5 years ago

Nanoscale Morphology of Doctor Bladed versus Spin-Coated Organic Photovoltaic Films

Nanoscale Morphology of Doctor Bladed versus Spin-Coated Organic Photovoltaic Films
Olga Wodo, Christoph J. Brabec, Joseph Sit, Adam J. Moule, Tayebeh Ameri, Derya Baran, Baskar Ganapathysubramanian, Balaji Sesha Sarath Pokuri
Recent advances in efficiency of organic photovoltaics are driven by judicious selection of processing conditions that result in a “desired” morphology. An important theme of morphology research is quantifying the effect of processing conditions on morphology and relating it to device efficiency.
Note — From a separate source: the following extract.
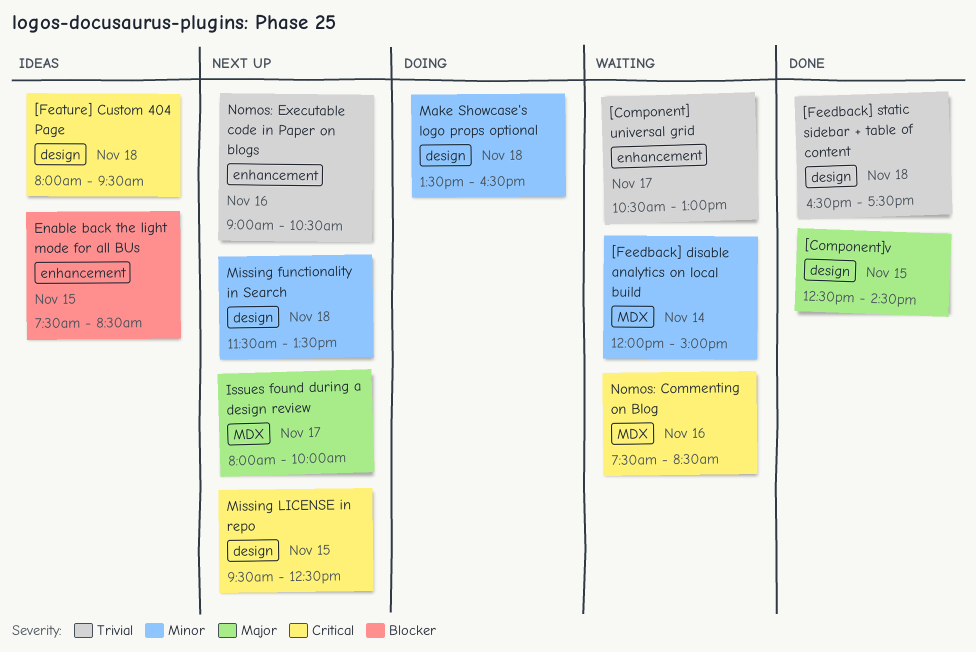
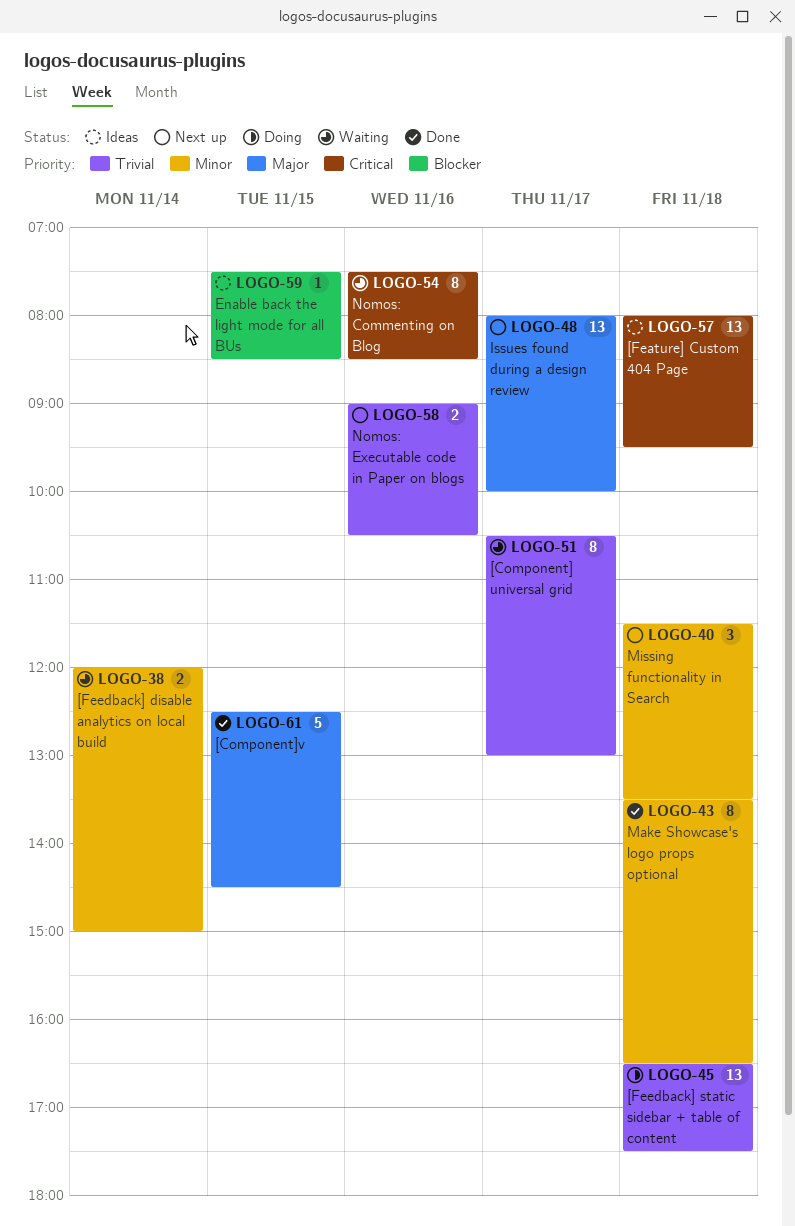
[Feedback] static sidebar + table of content, status: Done -> Doing
Make Showcase's logo props optional, status: Doing -> Done
Missing LICENSE in repo: present -> none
State-of-the-art morphology quantification methods provide film-averaged or 2D-projected features that only indirectly correlate with performance, making causal reasoning nontrivial. Accessing the 3D distribution of material, however, provides a means of directly mapping processing to performance. In this paper, two recently developed techniques are integrated—reconstruction of 3D morphology and subsequent conversion into intuitive morphology descriptors —to comprehensively image and quantify morphology. These techniques are applied on films generated by doctor blading and spin coating, additionally investigating the effect of thermal annealing. It is found that morphology of all samples exhibits very high connectivity to electrodes. Not surprisingly, thermal annealing consistently increases the average domain size in the samples, aiding exciton generation. Furthermore, annealing also improves the balance of interfaces, enhancing exciton dissociation. A comparison of morphology descriptors impacting each stage of photophysics (exciton generation, dissociation, and charge transport) reveals that spin-annealed sample exhibits superior morphology-based performance indicators. This suggests substantial room for improvement of blade-based methods (process optimization) for morphology tuning to enhance performance of large area devices. For optimizing the performance of organic photovoltaics, it is important to access the 3D distribution of material. This work integrates two recently developed techniques—reconstruction of 3D morphology and its conversion into intuitive morphology descriptors—to comprehensively image and quantify 3D morphology under spin-coating and doctor-blading processing conditions. The results suggest substantial room for improvement of blade-based methods.